In second place is VF Corp., which is up 51 percent year to date after acquiring The Timberland Co. for $2.3 billion in June. It hovered around $130 a share last week.

Firms such as Steven Madden Ltd. and Nordstrom Inc. also completed acquisitions during the year, leading to a faster rate of topline growth and subsequent buy ratings from analysts.

Other investor favorites, such Foot Locker Inc. and Finish Line Inc., are on track to finish the year up about 20 percent and 14 percent, respectively.

“Foot Locker was specifically a turnaround story that exceeded even very aggressive management targets, while Finish Line continued to improve its operating profit, which was already at peak levels,” said McShane, adding that Foot Locker plans to announce a new strategy and set new targets in the spring, which should excite the market further.

But other companies were hit by lackluster results. While the market winners saw a median gain of 14.4 percent, the losers recorded a median decline of 23.4 percent.

Two firms that have struggled with profitability and are undergoing portfolio review — Collective Brands Inc. and Brown Shoe Co. — are about 40 percent lower now than when the year began.

Crocs Inc., the top gainer at the year’s mid-point, will end the year roughly 18 percent down after lowering guidance in the third quarter and sending investors into a tailspin.

K-Swiss Inc., one of just a few firms in the red, is at the bottom of the list after seeing about 78 percent of its market cap wiped out year to date.

In the end, opportunities abound for investors looking to buy on recent weakness, analysts said.
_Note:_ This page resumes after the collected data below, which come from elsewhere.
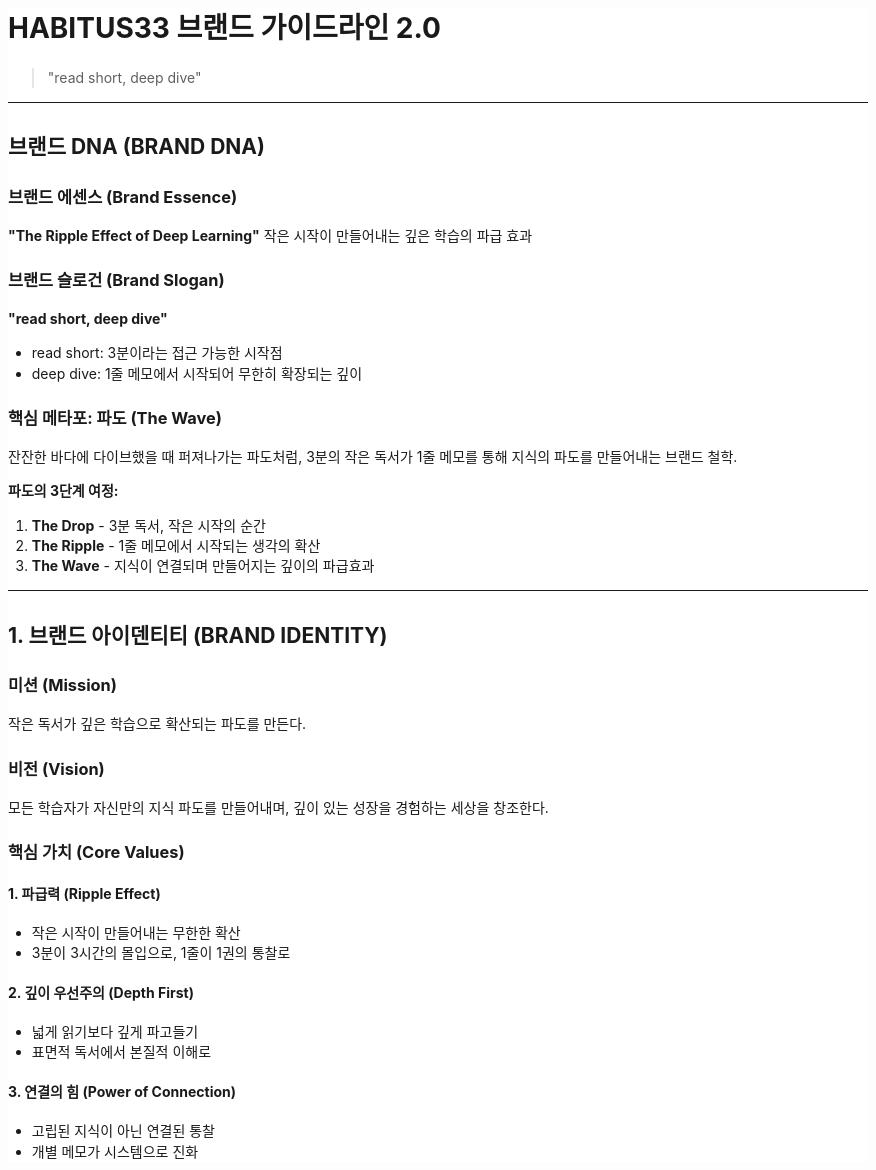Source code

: # HABITUS33 브랜드 가이드라인 2.0
> "read short, deep dive"

---

## 브랜드 DNA (BRAND DNA)

### 브랜드 에센스 (Brand Essence)
**"The Ripple Effect of Deep Learning"**
작은 시작이 만들어내는 깊은 학습의 파급 효과

### 브랜드 슬로건 (Brand Slogan)
**"read short, deep dive"**
- read short: 3분이라는 접근 가능한 시작점
- deep dive: 1줄 메모에서 시작되어 무한히 확장되는 깊이

### 핵심 메타포: 파도 (The Wave)
잔잔한 바다에 다이브했을 때 퍼져나가는 파도처럼, 3분의 작은 독서가 1줄 메모를 통해 지식의 파도를 만들어내는 브랜드 철학.

**파도의 3단계 여정:**
1. **The Drop** - 3분 독서, 작은 시작의 순간
2. **The Ripple** - 1줄 메모에서 시작되는 생각의 확산
3. **The Wave** - 지식이 연결되며 만들어지는 깊이의 파급효과

---

## 1. 브랜드 아이덴티티 (BRAND IDENTITY)

### 미션 (Mission)
작은 독서가 깊은 학습으로 확산되는 파도를 만든다.

### 비전 (Vision)
모든 학습자가 자신만의 지식 파도를 만들어내며, 깊이 있는 성장을 경험하는 세상을 창조한다.

### 핵심 가치 (Core Values)

#### 1. 파급력 (Ripple Effect)
- 작은 시작이 만들어내는 무한한 확산
- 3분이 3시간의 몰입으로, 1줄이 1권의 통찰로

#### 2. 깊이 우선주의 (Depth First)
- 넓게 읽기보다 깊게 파고들기
- 표면적 독서에서 본질적 이해로

#### 3. 연결의 힘 (Power of Connection)
- 고립된 지식이 아닌 연결된 통찰
- 개별 메모가 시스템으로 진화
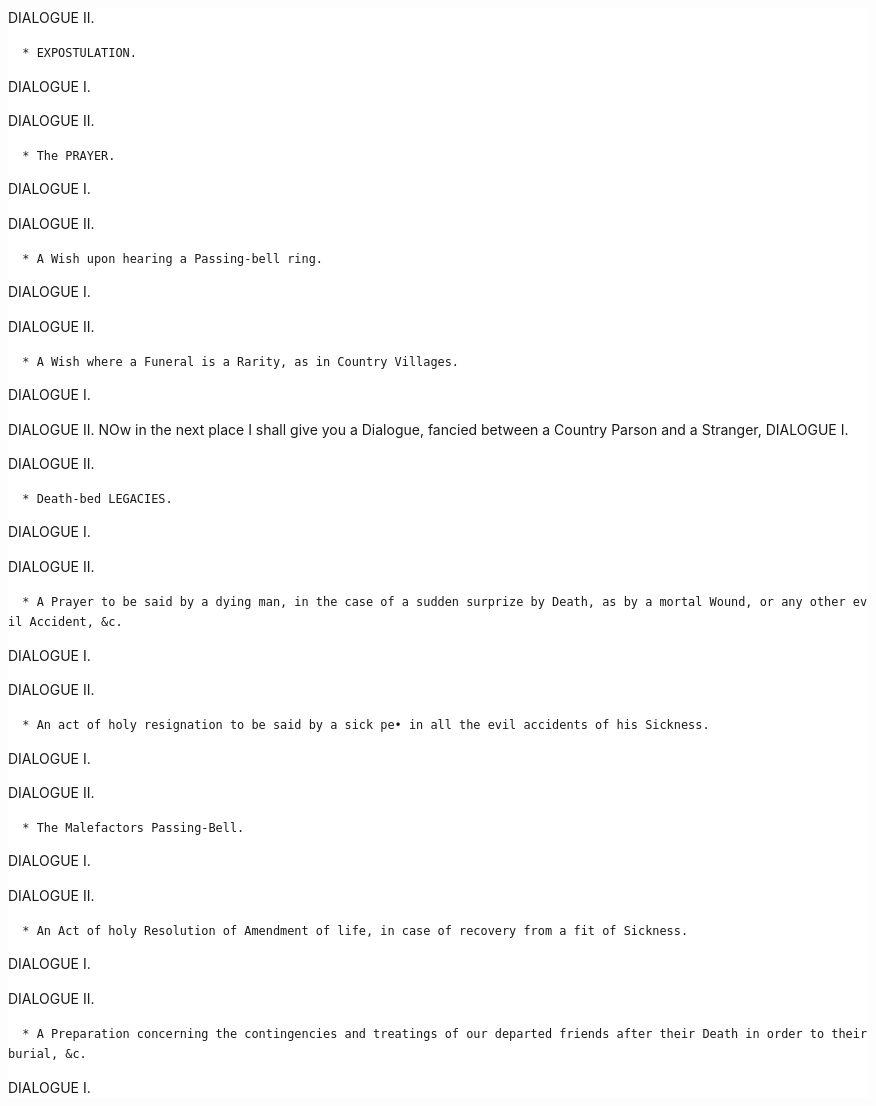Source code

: DIALOGUE II.

      * EXPOSTULATION.

DIALOGUE I.

DIALOGUE II.

      * The PRAYER.

DIALOGUE I.

DIALOGUE II.

      * A Wish upon hearing a Passing-bell ring.

DIALOGUE I.

DIALOGUE II.

      * A Wish where a Funeral is a Rarity, as in Country Villages.

DIALOGUE I.

DIALOGUE II.
NOw in the next place I shall give you a Dialogue, fancied between a Country Parson and a Stranger, 
DIALOGUE I.

DIALOGUE II.

      * Death-bed LEGACIES.

DIALOGUE I.

DIALOGUE II.

      * A Prayer to be said by a dying man, in the case of a sudden surprize by Death, as by a mortal Wound, or any other evil Accident, &c.

DIALOGUE I.

DIALOGUE II.

      * An act of holy resignation to be said by a sick pe• in all the evil accidents of his Sickness.

DIALOGUE I.

DIALOGUE II.

      * The Malefactors Passing-Bell.

DIALOGUE I.

DIALOGUE II.

      * An Act of holy Resolution of Amendment of life, in case of recovery from a fit of Sickness.

DIALOGUE I.

DIALOGUE II.

      * A Preparation concerning the contingencies and treatings of our departed friends after their Death in order to their burial, &c.

DIALOGUE I.
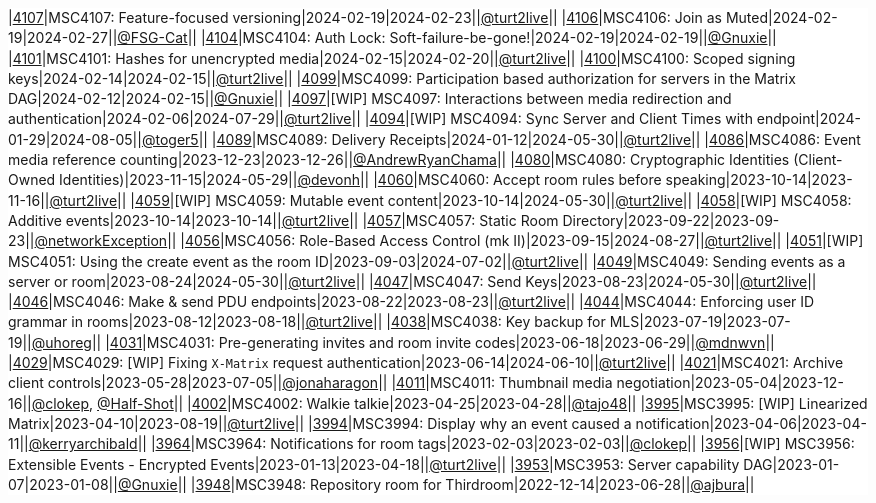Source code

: |[4107](https://github.com/matrix-org/matrix-spec-proposals/pull/4107)|MSC4107: Feature-focused versioning|2024-02-19|2024-02-23||[@turt2live](https://github.com/turt2live)||
|[4106](https://github.com/matrix-org/matrix-spec-proposals/pull/4106)|MSC4106: Join as Muted|2024-02-19|2024-02-27||[@FSG-Cat](https://github.com/FSG-Cat)||
|[4104](https://github.com/matrix-org/matrix-spec-proposals/pull/4104)|MSC4104: Auth Lock: Soft-failure-be-gone!|2024-02-19|2024-02-19||[@Gnuxie](https://github.com/Gnuxie)||
|[4101](https://github.com/matrix-org/matrix-spec-proposals/pull/4101)|MSC4101: Hashes for unencrypted media|2024-02-15|2024-02-20||[@turt2live](https://github.com/turt2live)||
|[4100](https://github.com/matrix-org/matrix-spec-proposals/pull/4100)|MSC4100: Scoped signing keys|2024-02-14|2024-02-15||[@turt2live](https://github.com/turt2live)||
|[4099](https://github.com/matrix-org/matrix-spec-proposals/pull/4099)|MSC4099: Participation based authorization for servers in the Matrix DAG|2024-02-12|2024-02-15||[@Gnuxie](https://github.com/Gnuxie)||
|[4097](https://github.com/matrix-org/matrix-spec-proposals/pull/4097)|[WIP] MSC4097: Interactions between media redirection and authentication|2024-02-06|2024-07-29||[@turt2live](https://github.com/turt2live)||
|[4094](https://github.com/matrix-org/matrix-spec-proposals/pull/4094)|[WIP] MSC4094: Sync Server and Client Times with endpoint|2024-01-29|2024-08-05||[@toger5](https://github.com/toger5)||
|[4089](https://github.com/matrix-org/matrix-spec-proposals/pull/4089)|MSC4089: Delivery Receipts|2024-01-12|2024-05-30||[@turt2live](https://github.com/turt2live)||
|[4086](https://github.com/matrix-org/matrix-spec-proposals/pull/4086)|MSC4086: Event media reference counting|2023-12-23|2023-12-26||[@AndrewRyanChama](https://github.com/AndrewRyanChama)||
|[4080](https://github.com/matrix-org/matrix-spec-proposals/pull/4080)|MSC4080: Cryptographic Identities (Client-Owned Identities)|2023-11-15|2024-05-29||[@devonh](https://github.com/devonh)||
|[4060](https://github.com/matrix-org/matrix-spec-proposals/pull/4060)|MSC4060: Accept room rules before speaking|2023-10-14|2023-11-16||[@turt2live](https://github.com/turt2live)||
|[4059](https://github.com/matrix-org/matrix-spec-proposals/pull/4059)|[WIP] MSC4059: Mutable event content|2023-10-14|2024-05-30||[@turt2live](https://github.com/turt2live)||
|[4058](https://github.com/matrix-org/matrix-spec-proposals/pull/4058)|[WIP] MSC4058: Additive events|2023-10-14|2023-10-14||[@turt2live](https://github.com/turt2live)||
|[4057](https://github.com/matrix-org/matrix-spec-proposals/pull/4057)|MSC4057: Static Room Directory|2023-09-22|2023-09-23||[@networkException](https://github.com/networkException)||
|[4056](https://github.com/matrix-org/matrix-spec-proposals/pull/4056)|MSC4056: Role-Based Access Control (mk II)|2023-09-15|2024-08-27||[@turt2live](https://github.com/turt2live)||
|[4051](https://github.com/matrix-org/matrix-spec-proposals/pull/4051)|[WIP] MSC4051: Using the create event as the room ID|2023-09-03|2024-07-02||[@turt2live](https://github.com/turt2live)||
|[4049](https://github.com/matrix-org/matrix-spec-proposals/pull/4049)|MSC4049: Sending events as a server or room|2023-08-24|2024-05-30||[@turt2live](https://github.com/turt2live)||
|[4047](https://github.com/matrix-org/matrix-spec-proposals/pull/4047)|MSC4047: Send Keys|2023-08-23|2024-05-30||[@turt2live](https://github.com/turt2live)||
|[4046](https://github.com/matrix-org/matrix-spec-proposals/pull/4046)|MSC4046: Make & send PDU endpoints|2023-08-22|2023-08-23||[@turt2live](https://github.com/turt2live)||
|[4044](https://github.com/matrix-org/matrix-spec-proposals/pull/4044)|MSC4044: Enforcing user ID grammar in rooms|2023-08-12|2023-08-18||[@turt2live](https://github.com/turt2live)||
|[4038](https://github.com/matrix-org/matrix-spec-proposals/pull/4038)|MSC4038: Key backup for MLS|2023-07-19|2023-07-19||[@uhoreg](https://github.com/uhoreg)||
|[4031](https://github.com/matrix-org/matrix-spec-proposals/pull/4031)|MSC4031: Pre-generating invites and room invite codes|2023-06-18|2023-06-29||[@mdnwvn](https://github.com/mdnwvn)||
|[4029](https://github.com/matrix-org/matrix-spec-proposals/pull/4029)|MSC4029: [WIP] Fixing `X-Matrix` request authentication|2023-06-14|2024-06-10||[@turt2live](https://github.com/turt2live)||
|[4021](https://github.com/matrix-org/matrix-spec-proposals/pull/4021)|MSC4021: Archive client controls|2023-05-28|2023-07-05||[@jonaharagon](https://github.com/jonaharagon)||
|[4011](https://github.com/matrix-org/matrix-spec-proposals/pull/4011)|MSC4011: Thumbnail media negotiation|2023-05-04|2023-12-16||[@clokep](https://github.com/clokep), [@Half-Shot](https://github.com/Half-Shot)||
|[4002](https://github.com/matrix-org/matrix-spec-proposals/pull/4002)|MSC4002: Walkie talkie|2023-04-25|2023-04-28||[@tajo48](https://github.com/tajo48)||
|[3995](https://github.com/matrix-org/matrix-spec-proposals/pull/3995)|MSC3995: [WIP] Linearized Matrix|2023-04-10|2023-08-19||[@turt2live](https://github.com/turt2live)||
|[3994](https://github.com/matrix-org/matrix-spec-proposals/pull/3994)|MSC3994: Display why an event caused a notification|2023-04-06|2023-04-11||[@kerryarchibald](https://github.com/kerryarchibald)||
|[3964](https://github.com/matrix-org/matrix-spec-proposals/pull/3964)|MSC3964: Notifications for room tags|2023-02-03|2023-02-03||[@clokep](https://github.com/clokep)||
|[3956](https://github.com/matrix-org/matrix-spec-proposals/pull/3956)|[WIP] MSC3956: Extensible Events - Encrypted Events|2023-01-13|2023-04-18||[@turt2live](https://github.com/turt2live)||
|[3953](https://github.com/matrix-org/matrix-spec-proposals/pull/3953)|MSC3953: Server capability DAG|2023-01-07|2023-01-08||[@Gnuxie](https://github.com/Gnuxie)||
|[3948](https://github.com/matrix-org/matrix-spec-proposals/pull/3948)|MSC3948: Repository room for Thirdroom|2022-12-14|2023-06-28||[@ajbura](https://github.com/ajbura)||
Jim Duffy, an analyst at Stifel Nicolaus, said Crocs is trading at a multiple of about 12 times its 2012 earnings-per-share estimate of $1.37, but should reach 15 times given its clean inventories have potential for 33 percent backlog growth for spring ’12.

And at DSW Inc., “shares are at attractive levels for investors looking for growth at a reasonable price,” said Susquehanna Financial analyst Christopher Svezia. “[It has proven its] ability to grow comps by superior store execution.” As of close on Wednesday, DSW was trading at $44.54.